For his part, Walby, in an interview with Credit Union Times on the day of the merger announcement, said, “We are in a scale business. Check processing is losing value. We can get much more efficient if we put the back offices together.”

“We will look at other mergers,” he added. He stressed that the top priority on his to-do list will be securing the needed approvals for the Alloya-CenCorp merger and planning an efficient integration of staff and services, but he left it clear that more mergers may well be in the Alloya plans.

Alloya plans to maintain three main offices–the Warrenville headquarters, an Albany, N.Y., center, and the present Southfield base of CenCorp. The latter is where Walby personally plans to be based.

As part of the merger agreement, CenCorp will pick up four of the present 11 board seats at Alloya, said Fiore.

Fiore, incidentally, offered a history lesson on corporate credit union mergers. “This isn't the first time these institutions tried to merge,” he said. Back in 1997, recalled Fiore, Mid-States Corporate, which later was merged into what became Members United which begat Alloya, “had merger on its mind and we signed a letter of intent to merge with CenCorp. It never happened. It was a good match for us,” said Fiore who had also served on the Mid-States board. “It's still a really good match for us.”

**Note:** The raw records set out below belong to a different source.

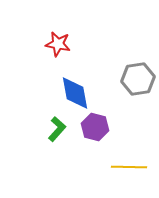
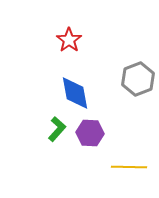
red star: moved 11 px right, 4 px up; rotated 25 degrees clockwise
gray hexagon: rotated 12 degrees counterclockwise
purple hexagon: moved 5 px left, 6 px down; rotated 12 degrees counterclockwise
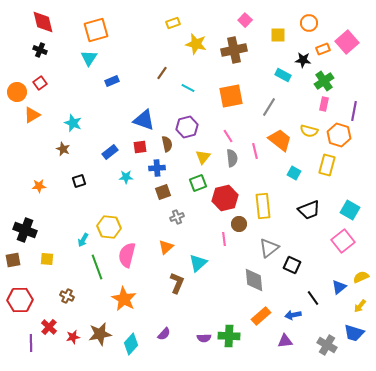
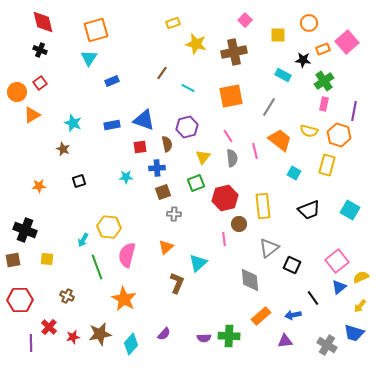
brown cross at (234, 50): moved 2 px down
blue rectangle at (110, 152): moved 2 px right, 27 px up; rotated 28 degrees clockwise
green square at (198, 183): moved 2 px left
gray cross at (177, 217): moved 3 px left, 3 px up; rotated 24 degrees clockwise
pink square at (343, 241): moved 6 px left, 20 px down
gray diamond at (254, 280): moved 4 px left
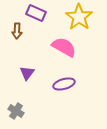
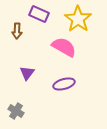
purple rectangle: moved 3 px right, 1 px down
yellow star: moved 1 px left, 2 px down
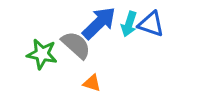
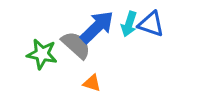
blue arrow: moved 2 px left, 4 px down
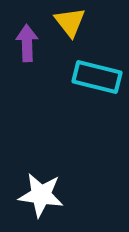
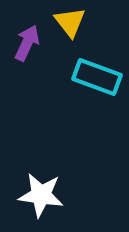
purple arrow: rotated 27 degrees clockwise
cyan rectangle: rotated 6 degrees clockwise
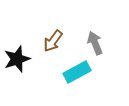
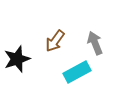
brown arrow: moved 2 px right
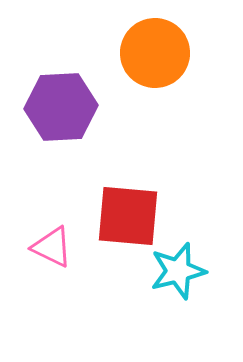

He added: “To make a merger like this work, both boards have to be fully aligned. We now have that with CenCorp and Alloya.”

As for league reactions to the Alloya-CenCorp merger, DaveAdams, CEO of the Michigan Credit Union League, said, “Consolidation of corporate credit unions continues due to new restrictions on their business model. This appears to be an excellent merger for the credit unions served by these two corporates. Economies of scale and skill will drive future success for corporate credit unions under their more regulated business model.”

William Mellin, CEO of the Credit Union Association of New York, in a press statement added his organization's blessing to the proposed merger. “ I am confident that a unification of these two corporate credit unions is in the best interests of our credit unions here in New York and beyond. It will provide long-term strength and viability, not to mention long-term value and a continued service presence in New York.”

Industry experts asked to handicap the probability that the Alloya-CenCorp merger will win all necessary approvals indicated optimism. They suggested that the real focus belongs on probable additional mergers that may be announced before the year is out.

“These mergers are being driven by two factors–the consolidation of business strategies in order to be positioned to gain sufficient earnings to meet the new NCUA capital standards and the demand from natural person credit unions for more viable corporate business models before they will invest their capital again,” said Dollar.

Eyes now are shifted to yet another reshuffle of the corporate deck, one where the future of smaller, regionalized institutions seems more questionable, said experts, as scale has emerged as the formula for surviving in a world where the benchmarks are set by ever bigger financial institutions.